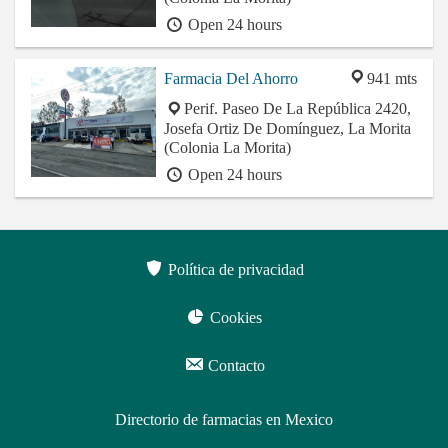
Open 24 hours
Farmacia Del Ahorro
941 mts
Perif. Paseo De La República 2420,
Josefa Ortiz De Domínguez, La Morita
(Colonia La Morita)
Open 24 hours
Política de privacidad
Cookies
Contacto
Directorio de farmacias en Mexico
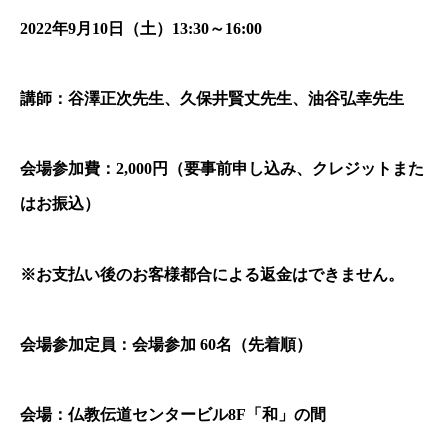
2022年9月10日（土）13:30～16:00
講師：谷澤正次先生、久保井賢丈先生、油谷弘幸先生
会場参加費：2,000円（要事前申し込み、クレジットまた
はお振込）
※お支払い後のお客様都合による返金はできません。
会場参加定員：会場参加 60名（先着順）
会場：仏教伝道センタービル8F「和」の間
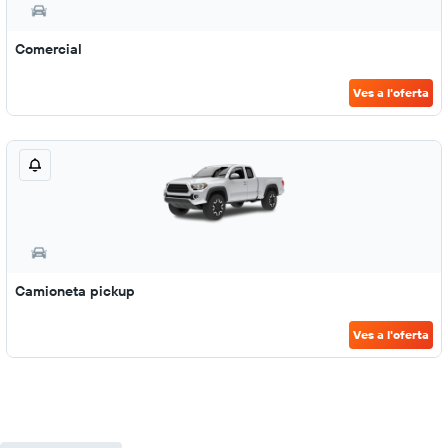
Comercial
Ves a l'oferta
Camioneta pickup
Ves a l'oferta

═══

Task –
Copy every line of text in the data above without changing a character, and leave the pictures out of your copy.

Answer box –
Open 24 hours
Farmacia Del Ahorro
941 mts
Perif. Paseo De La República 2420,
Josefa Ortiz De Domínguez, La Morita
(Colonia La Morita)
Open 24 hours
Política de privacidad
Cookies
Contacto
Directorio de farmacias en Mexico
2022年9月10日（土）13:30～16:00
講師：谷澤正次先生、久保井賢丈先生、油谷弘幸先生
会場参加費：2,000円（要事前申し込み、クレジットまた
はお振込）
※お支払い後のお客様都合による返金はできません。
会場参加定員：会場参加 60名（先着順）
会場：仏教伝道センタービル8F「和」の間
Comercial
Ves a l'oferta
Camioneta pickup
Ves a l'oferta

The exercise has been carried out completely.